Il materialista sa però che la coscienza in questione non è quella dei
vari spiritualismi laici e religiosi, ma una complessa evoluzione della natura
stessa nell'uomo (ovvero della natura che "si è fatta" uomo). Va sottolineato
questo doppio ruolo della coscienza naturale, di prodotto della natura prima e
di produttore di natura poi (natura naturata e natura naturante si potrebbe dire
forzando alcuni termini classici), per poter intendere un'ulteriore articolazione
del discorso di Marx. Ciò che l'uomo produce con la sua prassi si ripresenta
allo stesso uomo come nuova natura, come macchina, come merce, come
cristallizzato rapporto sociale.
"Questo fatto - dice Marx - non esprime niente altro che questo: che l'oggetto,
prodotto dal lavoro, prodotto suo, sorge di fronte al lavoro come un ente estraneo, come una
potenza indipendente dal producente. Il prodotto del lavoro è il lavoro che si è fissato in un
oggetto (in einem Gegenstand fixiert), che si è fatto oggettivo: è l'oggettivazione del lavoro.

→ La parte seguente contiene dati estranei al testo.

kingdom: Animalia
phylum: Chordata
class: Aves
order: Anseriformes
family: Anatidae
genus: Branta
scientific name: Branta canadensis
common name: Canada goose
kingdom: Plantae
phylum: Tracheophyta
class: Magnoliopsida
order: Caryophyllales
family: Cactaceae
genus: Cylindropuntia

La realizzazione del lavoro è la sua oggettivazione (Die Verwirklichung der Arbeit ist ihre
Vergegenständlichung" (3).
La soggettività si è oggettivata, diventando così nuova natura. Il lavoro,
reale termine medio tra natura e "spirito", ha fatto da ponte fra i due termini,
per essere al tempo stesso sia coscienza che forza produttiva, ovvero una
forza creativa cosciente.
D'altra parte questa circolarità con base e verso, che con l'uomo
assume una determinazione specifica, si era già presentata nella storia della
natura sia prima che dopo la comparsa della vita sulla terra: la spirale
ambiente-popolazione animale-nuovo ambiente-nuova popolazione è solo
una forma più arcaica del doppio ruolo, determinante e determinato, di ogni
elemento del circolo. Ciò per indicare che l'uomo è uno degli innumerevoli
anelli della "grande catena dell'essere", con una sua specifica collocazione
(centrale quanto si vuole), in uno specifico rapporto di causa ed effetto
nell'ambito della più generale complessità. Infatti ogni ente riceve l'impulso
della causa in base alla sua capacità di esserne affetto, che a sua volta
dipende dalla particolare costituzione di ciascuno e dalle norme che regolano
l'insieme.
Un principio quindi deve essere riconosciuto come fondamentale:
l'originarietà ontologica della natura, anche dopo che è sorta la coscienza
manipolatoria dell'uomo attraverso il lavoro, che opera scelte e pone fini,
creando l'essere sociale.
La natura passa, attraverso l'uomo, dalla meccanicità alla possibilità
della scelta, ovvero all'alternativa, che non può significare la generica libertà
della tradizione spiritualistica. È in questo processo che si passa dalla
determinanza della natura alla dominanza dell'uomo-natura sulla natura,
attraverso cui le leggi naturali possono essere dominate e modificate, ma non
eliminate.
"Nella sua produzione, l'uomo può soltanto operare come la natura stessa (wie die
Natur selbst): cioè unicamente modificando le forme dei materiali" (4).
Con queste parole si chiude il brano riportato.